§ Work to complete:
Search each line of the data for the word "size"; copy every line where it is found.

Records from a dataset

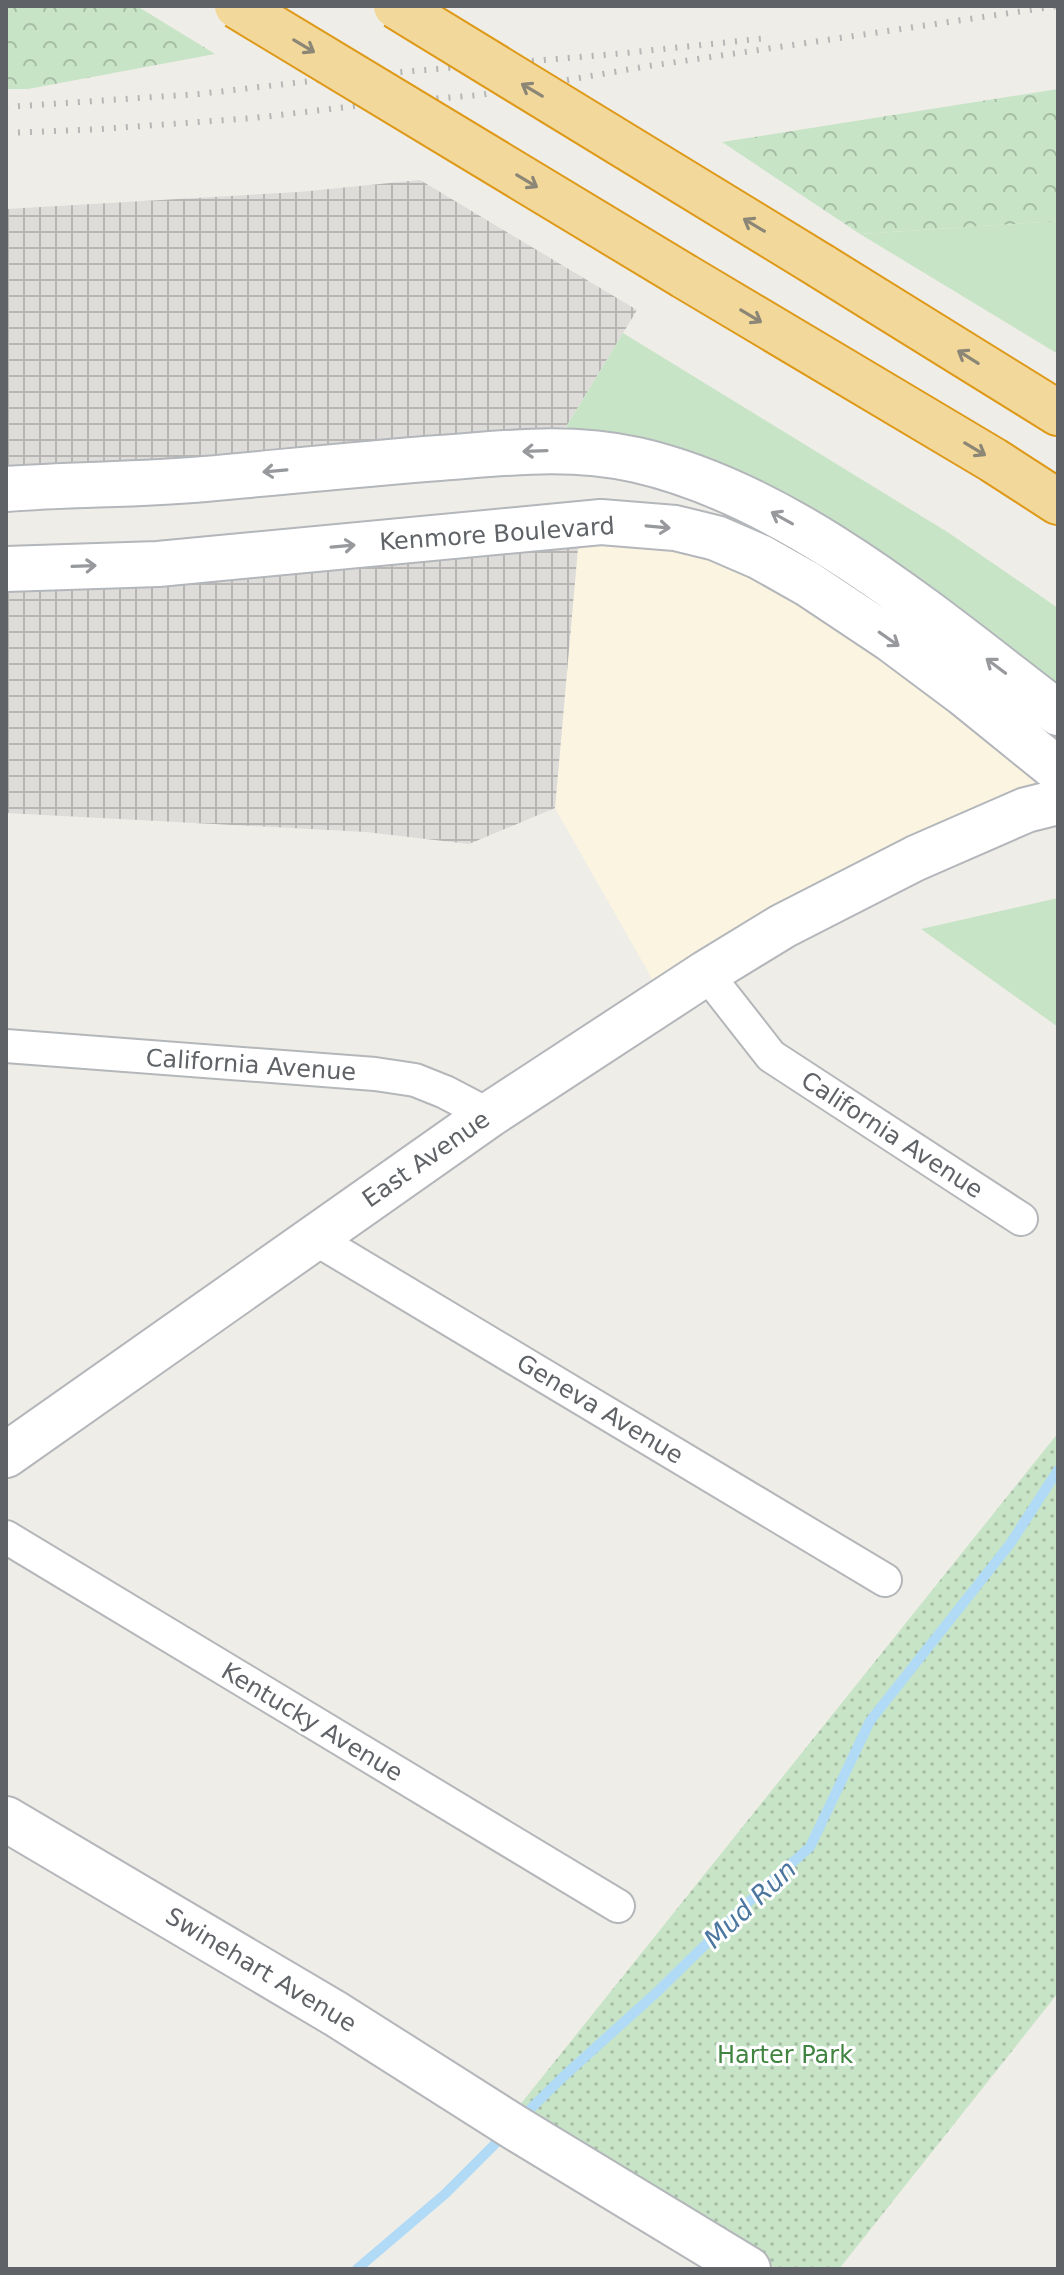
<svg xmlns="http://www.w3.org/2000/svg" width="1064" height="2275" viewBox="0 0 1064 2275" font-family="'DejaVu Sans',sans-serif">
<defs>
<pattern id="industrial-grid" width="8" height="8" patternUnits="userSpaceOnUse" patternTransform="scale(2)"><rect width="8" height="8" fill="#dedcd9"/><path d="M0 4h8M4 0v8" fill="none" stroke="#b7b6b4"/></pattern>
<pattern id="forest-crowns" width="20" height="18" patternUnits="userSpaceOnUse" patternTransform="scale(2)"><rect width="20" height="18" fill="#c8e4c7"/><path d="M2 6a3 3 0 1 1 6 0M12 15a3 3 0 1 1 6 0" fill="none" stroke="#a6bca5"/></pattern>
<pattern id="park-dots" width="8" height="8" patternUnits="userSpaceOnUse" patternTransform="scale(2)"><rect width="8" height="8" fill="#c8e4c7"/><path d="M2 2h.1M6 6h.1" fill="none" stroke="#a6bca5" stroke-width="1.8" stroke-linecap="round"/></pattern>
</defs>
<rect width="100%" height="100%" fill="#efede7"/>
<!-- commercial -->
<path fill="#fbf4e1" d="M 579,537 L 714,546 L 813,598 L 1058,780 L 659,991 L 555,808 Z"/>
<!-- industrial -->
<path fill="url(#industrial-grid)" d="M 420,180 L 637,310 L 566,427 L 327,454 L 6,470 L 6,209 L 299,192 Z
M 580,525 L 555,808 L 469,844 L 366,832 L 6,813 L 6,569 Z"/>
<!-- green -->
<path fill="#c8e4c7" d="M 1058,221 L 1058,354 L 860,234 Z
M 623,333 L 949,533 L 1058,608 L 1058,699 L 739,485 L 566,427 Z
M 1058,898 L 1058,1027 L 921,929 Z"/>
<!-- forest -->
<path fill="url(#forest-crowns)" d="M 6,6 L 137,6 L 215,54 L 28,89 L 6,89 Z
M 1058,89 L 1058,221 L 860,234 L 722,142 Z"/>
<!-- park -->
<path fill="url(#park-dots)" d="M 1058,1433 L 1058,1993 L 839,2269 L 769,2269 L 515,2111 Z"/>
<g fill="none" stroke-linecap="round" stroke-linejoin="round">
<!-- stream -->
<path stroke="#b0daf6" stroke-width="10" d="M 520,2119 L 564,2076 L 657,1992 L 756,1895 L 810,1847 L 870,1721 L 1010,1544 L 1058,1470
M 357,2269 L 445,2194 L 506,2133"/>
<defs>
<path id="street" d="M 706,973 L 771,1056 L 1021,1219
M 6,1046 L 375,1074 L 415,1080 L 445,1092 L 489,1115
M 314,1238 L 885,1580
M 6,1537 L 618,1906"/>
<path id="secondary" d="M 6,489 C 72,484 139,485 205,479 C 283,472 361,464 439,458 C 508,453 568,445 637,460 C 791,495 935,619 1058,713
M 6,569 L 158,564 L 601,522 L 675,528 L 716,538 L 760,557 L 808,584 L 892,640 L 963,693 L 1058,770
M 6,1455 L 489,1115 L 706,973 L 783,926 L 916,858 L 1026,810 L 1058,802
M 6,1819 L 336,2014 L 514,2127 L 748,2269"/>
<path id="highway" d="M 821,266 L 1058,413
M 684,276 L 993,460 L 1058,502"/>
</defs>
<!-- street casing -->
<use href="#street" stroke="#b4b7ba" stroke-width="36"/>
<!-- secondary casing -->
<use href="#secondary" stroke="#b3b6ba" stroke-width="48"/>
<!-- highway casing -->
<use href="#highway" stroke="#de9919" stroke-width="48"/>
<!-- street -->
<use href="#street" stroke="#fff" stroke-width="32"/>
<!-- secondary -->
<use href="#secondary" stroke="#fff" stroke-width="44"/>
<!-- highway -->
<use href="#highway" stroke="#f2d99b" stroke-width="44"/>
<!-- rail -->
<path stroke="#b5b6b6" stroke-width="6" stroke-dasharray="2 10" stroke-linecap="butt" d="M 6,107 L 199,94 L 354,76 L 626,53 L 767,38
M 6,133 L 101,129 L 254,118 L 381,103 L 480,95 L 649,66 L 1058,6"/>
<defs>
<path id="highway-bridge" d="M 237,6 L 684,276
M 396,6 L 821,266"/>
</defs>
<!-- highway-bridge casing -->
<use href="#highway-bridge" stroke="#de9919" stroke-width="48" stroke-linecap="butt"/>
<!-- highway-bridge -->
<use href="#highway-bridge" stroke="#f2d99b" stroke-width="44"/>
</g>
<!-- one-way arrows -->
<defs><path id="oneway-shaft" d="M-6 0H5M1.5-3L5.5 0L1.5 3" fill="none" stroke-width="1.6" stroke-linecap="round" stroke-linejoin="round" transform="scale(2)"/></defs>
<g stroke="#8b8676">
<use href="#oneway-shaft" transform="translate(304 46) rotate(31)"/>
<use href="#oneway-shaft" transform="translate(532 90) rotate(-149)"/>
<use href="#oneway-shaft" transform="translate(527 181) rotate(31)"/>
<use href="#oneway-shaft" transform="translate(754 225) rotate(-149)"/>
<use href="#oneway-shaft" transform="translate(751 316) rotate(31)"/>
<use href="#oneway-shaft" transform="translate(968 357) rotate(-148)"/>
<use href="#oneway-shaft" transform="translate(975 449) rotate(31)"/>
</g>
<g stroke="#97999c">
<use href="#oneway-shaft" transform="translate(535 451) rotate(178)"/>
<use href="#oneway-shaft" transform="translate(275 471) rotate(175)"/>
<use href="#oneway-shaft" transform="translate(782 518) rotate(-151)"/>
<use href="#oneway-shaft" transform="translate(658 527) rotate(5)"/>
<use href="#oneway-shaft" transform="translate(343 546) rotate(-5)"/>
<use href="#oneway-shaft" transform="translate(84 566) rotate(-2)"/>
<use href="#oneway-shaft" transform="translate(889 639) rotate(35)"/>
<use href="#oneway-shaft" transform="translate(996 666) rotate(-143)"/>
</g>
<g text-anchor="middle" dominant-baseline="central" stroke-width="6" stroke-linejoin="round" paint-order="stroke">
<!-- street labels -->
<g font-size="24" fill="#5f6266" stroke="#fff">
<text transform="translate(497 534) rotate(-4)">Kenmore Boulevard</text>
<text transform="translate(251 1065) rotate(4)">California Avenue</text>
<text transform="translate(892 1135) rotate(33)">California Avenue</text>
<text transform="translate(426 1159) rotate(-35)">East Avenue</text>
<text transform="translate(600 1409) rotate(31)">Geneva Avenue</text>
<text transform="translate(312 1722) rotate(31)">Kentucky Avenue</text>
<text transform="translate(261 1970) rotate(31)">Swinehart Avenue</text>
</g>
<!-- park labels -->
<g font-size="24" fill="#408440" stroke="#fff">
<text x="785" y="2055">Harter Park</text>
</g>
<!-- water labels -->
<g font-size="26" font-style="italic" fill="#4a769f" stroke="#fff">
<text transform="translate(750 1904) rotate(-43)">Mud Run</text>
</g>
</g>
<!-- border -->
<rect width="1064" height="2275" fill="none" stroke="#5f6266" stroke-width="16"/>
</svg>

§ Your response:
<g font-size="24" fill="#5f6266" stroke="#fff">
<g font-size="24" fill="#408440" stroke="#fff">
<g font-size="26" font-style="italic" fill="#4a769f" stroke="#fff">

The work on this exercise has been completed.